Он не хотел читать ее, не желал заново проходить по дням своей юности и пересматривать уже совершенные поступки. Отказывался во второй раз пережить бойню в Трисшунских горах.. Столкнувшись с невидимой и непонятной силой, что поразила тэланских солдат, одного за другим лишая жизни без видимых на то причин, вейнгар не хотел воскрешать подробности давно минувших дней, и так являющихся ему в ночных кошмарах, предпочитая оставить осуждение или одобрение собственных поступков далеким потомкам, которые лишенным эмоций взглядом смогут оценить их с позиции непредвзятости.
- Вам надо поесть, господин.
Тихий голос Сарина отвлек Кэмарна от печальных мыслей. Казалось, верный слуга и преданный друг - примерил на себя одежды радетельной кормилицы и ежедневно присматривал за своим подопечным, забывающим за душевными терзаниями принять пищу или переодеться.

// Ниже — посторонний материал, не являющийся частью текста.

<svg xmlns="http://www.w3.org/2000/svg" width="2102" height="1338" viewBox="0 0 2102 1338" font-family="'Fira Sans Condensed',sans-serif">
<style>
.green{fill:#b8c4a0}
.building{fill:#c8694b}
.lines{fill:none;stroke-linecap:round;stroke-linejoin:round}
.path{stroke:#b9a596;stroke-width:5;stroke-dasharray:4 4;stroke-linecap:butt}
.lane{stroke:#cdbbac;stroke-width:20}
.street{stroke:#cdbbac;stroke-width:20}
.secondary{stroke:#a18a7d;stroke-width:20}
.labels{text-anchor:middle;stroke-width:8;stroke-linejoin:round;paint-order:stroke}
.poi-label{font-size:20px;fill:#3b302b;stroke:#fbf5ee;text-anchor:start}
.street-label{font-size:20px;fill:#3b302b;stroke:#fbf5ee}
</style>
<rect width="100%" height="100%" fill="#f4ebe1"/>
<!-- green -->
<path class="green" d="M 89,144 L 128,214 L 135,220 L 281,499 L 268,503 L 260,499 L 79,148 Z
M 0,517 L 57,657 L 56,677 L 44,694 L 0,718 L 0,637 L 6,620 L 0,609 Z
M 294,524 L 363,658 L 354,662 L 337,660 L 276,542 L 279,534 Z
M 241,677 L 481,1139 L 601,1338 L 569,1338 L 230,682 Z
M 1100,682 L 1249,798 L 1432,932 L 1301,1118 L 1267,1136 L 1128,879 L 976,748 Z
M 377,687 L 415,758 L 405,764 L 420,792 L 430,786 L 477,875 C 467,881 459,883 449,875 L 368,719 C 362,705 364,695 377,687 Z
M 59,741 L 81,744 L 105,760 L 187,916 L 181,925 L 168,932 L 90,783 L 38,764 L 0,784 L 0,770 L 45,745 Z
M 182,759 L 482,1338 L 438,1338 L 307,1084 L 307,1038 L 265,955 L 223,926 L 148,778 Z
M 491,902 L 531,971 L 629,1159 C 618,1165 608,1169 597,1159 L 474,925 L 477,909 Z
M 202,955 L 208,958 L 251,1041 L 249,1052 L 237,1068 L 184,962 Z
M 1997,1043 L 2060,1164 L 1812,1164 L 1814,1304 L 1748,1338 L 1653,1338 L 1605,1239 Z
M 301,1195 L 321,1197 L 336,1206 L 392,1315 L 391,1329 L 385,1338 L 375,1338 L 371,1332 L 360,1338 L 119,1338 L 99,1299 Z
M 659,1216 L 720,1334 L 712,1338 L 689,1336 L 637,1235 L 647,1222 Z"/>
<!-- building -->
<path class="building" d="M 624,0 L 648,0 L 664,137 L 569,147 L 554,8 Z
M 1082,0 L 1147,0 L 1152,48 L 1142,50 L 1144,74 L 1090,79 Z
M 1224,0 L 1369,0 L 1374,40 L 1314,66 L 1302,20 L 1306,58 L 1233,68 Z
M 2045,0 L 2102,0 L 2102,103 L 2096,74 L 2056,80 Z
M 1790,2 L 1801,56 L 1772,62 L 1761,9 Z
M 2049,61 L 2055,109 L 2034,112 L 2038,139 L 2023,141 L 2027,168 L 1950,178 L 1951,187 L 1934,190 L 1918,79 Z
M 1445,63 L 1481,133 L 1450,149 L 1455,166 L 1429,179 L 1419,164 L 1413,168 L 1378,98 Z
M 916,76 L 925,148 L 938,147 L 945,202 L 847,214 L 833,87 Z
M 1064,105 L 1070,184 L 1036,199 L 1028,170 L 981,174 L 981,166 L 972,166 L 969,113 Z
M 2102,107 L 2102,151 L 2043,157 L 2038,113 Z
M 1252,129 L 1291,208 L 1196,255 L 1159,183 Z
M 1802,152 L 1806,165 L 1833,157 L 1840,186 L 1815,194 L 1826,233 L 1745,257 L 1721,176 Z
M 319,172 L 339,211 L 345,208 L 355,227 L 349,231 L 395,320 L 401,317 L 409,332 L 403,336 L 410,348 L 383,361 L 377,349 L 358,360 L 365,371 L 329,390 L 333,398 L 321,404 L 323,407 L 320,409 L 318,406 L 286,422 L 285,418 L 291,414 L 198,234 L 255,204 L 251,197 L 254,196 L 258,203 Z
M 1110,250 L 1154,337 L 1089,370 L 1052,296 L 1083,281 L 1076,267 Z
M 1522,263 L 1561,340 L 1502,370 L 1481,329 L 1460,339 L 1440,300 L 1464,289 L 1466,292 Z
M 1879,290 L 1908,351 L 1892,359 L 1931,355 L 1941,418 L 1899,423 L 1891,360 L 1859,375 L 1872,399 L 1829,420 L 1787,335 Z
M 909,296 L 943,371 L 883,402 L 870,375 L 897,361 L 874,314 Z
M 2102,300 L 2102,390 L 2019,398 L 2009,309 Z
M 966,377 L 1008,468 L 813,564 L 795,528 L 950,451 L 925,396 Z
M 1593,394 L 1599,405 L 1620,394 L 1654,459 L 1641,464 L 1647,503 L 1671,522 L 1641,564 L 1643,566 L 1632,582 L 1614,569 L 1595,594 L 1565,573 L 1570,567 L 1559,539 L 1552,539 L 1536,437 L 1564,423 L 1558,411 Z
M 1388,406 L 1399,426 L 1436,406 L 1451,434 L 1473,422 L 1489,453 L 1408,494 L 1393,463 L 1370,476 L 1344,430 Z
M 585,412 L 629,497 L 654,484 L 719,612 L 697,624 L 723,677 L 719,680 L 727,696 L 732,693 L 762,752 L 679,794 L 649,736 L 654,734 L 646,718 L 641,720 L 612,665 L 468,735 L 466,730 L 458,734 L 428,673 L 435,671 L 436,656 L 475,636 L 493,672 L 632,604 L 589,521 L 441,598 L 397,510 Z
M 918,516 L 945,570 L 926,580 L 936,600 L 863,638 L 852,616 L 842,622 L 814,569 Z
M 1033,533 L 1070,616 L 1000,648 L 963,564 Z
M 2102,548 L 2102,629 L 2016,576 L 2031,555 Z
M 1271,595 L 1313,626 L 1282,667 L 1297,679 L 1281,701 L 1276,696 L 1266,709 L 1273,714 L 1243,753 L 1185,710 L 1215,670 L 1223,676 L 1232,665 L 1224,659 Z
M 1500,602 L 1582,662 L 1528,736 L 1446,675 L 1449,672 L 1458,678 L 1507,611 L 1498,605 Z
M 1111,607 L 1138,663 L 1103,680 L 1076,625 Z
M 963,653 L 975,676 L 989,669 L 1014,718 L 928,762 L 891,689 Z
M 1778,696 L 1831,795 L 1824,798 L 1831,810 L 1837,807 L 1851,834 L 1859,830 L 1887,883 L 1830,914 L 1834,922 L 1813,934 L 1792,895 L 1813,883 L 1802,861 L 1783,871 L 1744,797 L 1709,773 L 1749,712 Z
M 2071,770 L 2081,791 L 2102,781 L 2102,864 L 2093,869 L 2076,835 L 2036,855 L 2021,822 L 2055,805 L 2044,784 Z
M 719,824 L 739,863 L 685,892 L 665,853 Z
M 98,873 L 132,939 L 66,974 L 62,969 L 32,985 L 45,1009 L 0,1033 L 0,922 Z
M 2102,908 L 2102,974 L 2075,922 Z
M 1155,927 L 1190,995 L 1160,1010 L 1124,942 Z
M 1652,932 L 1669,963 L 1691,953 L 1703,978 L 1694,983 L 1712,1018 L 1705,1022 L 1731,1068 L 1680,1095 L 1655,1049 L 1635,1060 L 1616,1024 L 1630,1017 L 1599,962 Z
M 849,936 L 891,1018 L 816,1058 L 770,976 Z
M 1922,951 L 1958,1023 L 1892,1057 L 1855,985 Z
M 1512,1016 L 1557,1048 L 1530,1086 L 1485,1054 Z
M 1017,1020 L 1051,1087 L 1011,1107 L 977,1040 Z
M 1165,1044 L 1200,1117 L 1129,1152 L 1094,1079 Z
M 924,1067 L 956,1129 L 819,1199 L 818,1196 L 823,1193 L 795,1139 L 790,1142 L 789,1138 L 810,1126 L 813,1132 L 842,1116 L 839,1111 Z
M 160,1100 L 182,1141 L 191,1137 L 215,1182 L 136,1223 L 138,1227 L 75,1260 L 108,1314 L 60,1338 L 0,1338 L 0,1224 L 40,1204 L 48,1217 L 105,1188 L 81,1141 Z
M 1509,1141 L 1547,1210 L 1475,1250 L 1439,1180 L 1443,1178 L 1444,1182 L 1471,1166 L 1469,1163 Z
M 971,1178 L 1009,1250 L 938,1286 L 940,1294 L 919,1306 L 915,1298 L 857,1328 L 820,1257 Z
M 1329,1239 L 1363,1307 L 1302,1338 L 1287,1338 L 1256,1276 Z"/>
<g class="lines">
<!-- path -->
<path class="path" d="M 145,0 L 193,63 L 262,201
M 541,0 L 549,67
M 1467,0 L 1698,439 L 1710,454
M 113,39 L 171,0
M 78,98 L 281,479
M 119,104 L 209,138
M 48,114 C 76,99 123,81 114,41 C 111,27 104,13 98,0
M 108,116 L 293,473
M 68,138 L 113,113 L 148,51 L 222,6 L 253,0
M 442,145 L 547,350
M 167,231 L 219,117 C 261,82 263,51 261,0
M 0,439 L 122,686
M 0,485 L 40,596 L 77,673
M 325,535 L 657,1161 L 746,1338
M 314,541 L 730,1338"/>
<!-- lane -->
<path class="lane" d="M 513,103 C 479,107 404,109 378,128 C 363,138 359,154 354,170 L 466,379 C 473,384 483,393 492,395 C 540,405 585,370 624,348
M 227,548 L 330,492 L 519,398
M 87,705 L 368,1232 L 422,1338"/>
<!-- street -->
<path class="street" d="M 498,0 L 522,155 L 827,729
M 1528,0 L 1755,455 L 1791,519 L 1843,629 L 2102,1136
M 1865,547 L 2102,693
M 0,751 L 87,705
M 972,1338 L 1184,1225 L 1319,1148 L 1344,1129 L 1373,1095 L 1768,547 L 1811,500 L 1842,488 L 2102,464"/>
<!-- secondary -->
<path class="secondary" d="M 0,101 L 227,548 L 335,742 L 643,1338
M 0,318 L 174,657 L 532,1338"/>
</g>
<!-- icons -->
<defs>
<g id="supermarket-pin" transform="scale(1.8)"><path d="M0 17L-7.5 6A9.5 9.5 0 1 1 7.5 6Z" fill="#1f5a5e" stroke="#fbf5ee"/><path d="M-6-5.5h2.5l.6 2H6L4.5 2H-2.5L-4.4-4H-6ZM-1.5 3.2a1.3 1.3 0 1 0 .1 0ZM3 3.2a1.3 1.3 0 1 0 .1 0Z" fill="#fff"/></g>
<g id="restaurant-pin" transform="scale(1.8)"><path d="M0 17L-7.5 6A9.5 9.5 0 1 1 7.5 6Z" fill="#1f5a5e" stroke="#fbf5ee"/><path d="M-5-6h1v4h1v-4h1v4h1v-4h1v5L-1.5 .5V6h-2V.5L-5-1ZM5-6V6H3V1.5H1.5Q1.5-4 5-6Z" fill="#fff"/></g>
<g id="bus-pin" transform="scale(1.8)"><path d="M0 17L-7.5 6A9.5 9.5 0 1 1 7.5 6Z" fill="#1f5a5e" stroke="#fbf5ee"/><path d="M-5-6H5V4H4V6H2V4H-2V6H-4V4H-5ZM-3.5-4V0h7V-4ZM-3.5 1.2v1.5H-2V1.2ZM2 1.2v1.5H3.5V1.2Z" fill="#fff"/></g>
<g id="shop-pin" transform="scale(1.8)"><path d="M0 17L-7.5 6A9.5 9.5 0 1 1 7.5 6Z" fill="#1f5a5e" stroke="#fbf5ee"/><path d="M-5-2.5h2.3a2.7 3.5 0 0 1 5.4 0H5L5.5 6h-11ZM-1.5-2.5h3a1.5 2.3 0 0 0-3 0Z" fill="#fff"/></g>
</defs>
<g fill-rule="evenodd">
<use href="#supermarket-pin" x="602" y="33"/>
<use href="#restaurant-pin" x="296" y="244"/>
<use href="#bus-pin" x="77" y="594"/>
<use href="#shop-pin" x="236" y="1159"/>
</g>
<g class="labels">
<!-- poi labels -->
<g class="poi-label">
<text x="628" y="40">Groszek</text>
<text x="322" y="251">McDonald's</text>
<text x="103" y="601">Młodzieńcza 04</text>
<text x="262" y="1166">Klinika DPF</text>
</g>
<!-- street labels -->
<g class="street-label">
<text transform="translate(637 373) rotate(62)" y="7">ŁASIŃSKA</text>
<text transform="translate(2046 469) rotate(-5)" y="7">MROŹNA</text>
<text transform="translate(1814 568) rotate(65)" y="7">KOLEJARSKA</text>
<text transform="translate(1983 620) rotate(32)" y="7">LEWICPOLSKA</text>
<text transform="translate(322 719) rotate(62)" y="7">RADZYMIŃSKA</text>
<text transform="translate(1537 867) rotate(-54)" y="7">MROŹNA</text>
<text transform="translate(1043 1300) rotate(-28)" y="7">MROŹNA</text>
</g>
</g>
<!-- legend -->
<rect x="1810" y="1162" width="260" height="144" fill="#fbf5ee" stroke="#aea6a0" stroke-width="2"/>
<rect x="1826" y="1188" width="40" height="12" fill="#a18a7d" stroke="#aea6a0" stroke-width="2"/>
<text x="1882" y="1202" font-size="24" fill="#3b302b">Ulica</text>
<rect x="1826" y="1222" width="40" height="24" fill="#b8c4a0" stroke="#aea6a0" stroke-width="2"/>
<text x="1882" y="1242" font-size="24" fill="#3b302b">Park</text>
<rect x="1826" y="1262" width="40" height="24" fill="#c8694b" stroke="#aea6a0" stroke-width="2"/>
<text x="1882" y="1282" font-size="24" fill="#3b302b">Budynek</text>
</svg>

- Сарин, - укорил вошедшего Кэмарн. – Я же говорил…
- Знаю, но я все же привык, - отозвался мужчина, поставив поднос на стол.
- Не хочу, - даже не глянув на еду, отмахнулся от проявленной заботы вейнгар.
- Нет, - Сарин преградил ему путь, намереваясь настоять на своем, и даже отступил от собственных неписаных правил. – Ты думаешь, Лураса обрадуется, вернувшись и увидев отца едва держащимся на ногах? - нарочито нахмурившись и придав голоcу строгость. - Да ты испугаешь ее одним своим видом. Осунулся, похудел, постарел, седины в волосах прибавилось – совсем не радостная встреча получится.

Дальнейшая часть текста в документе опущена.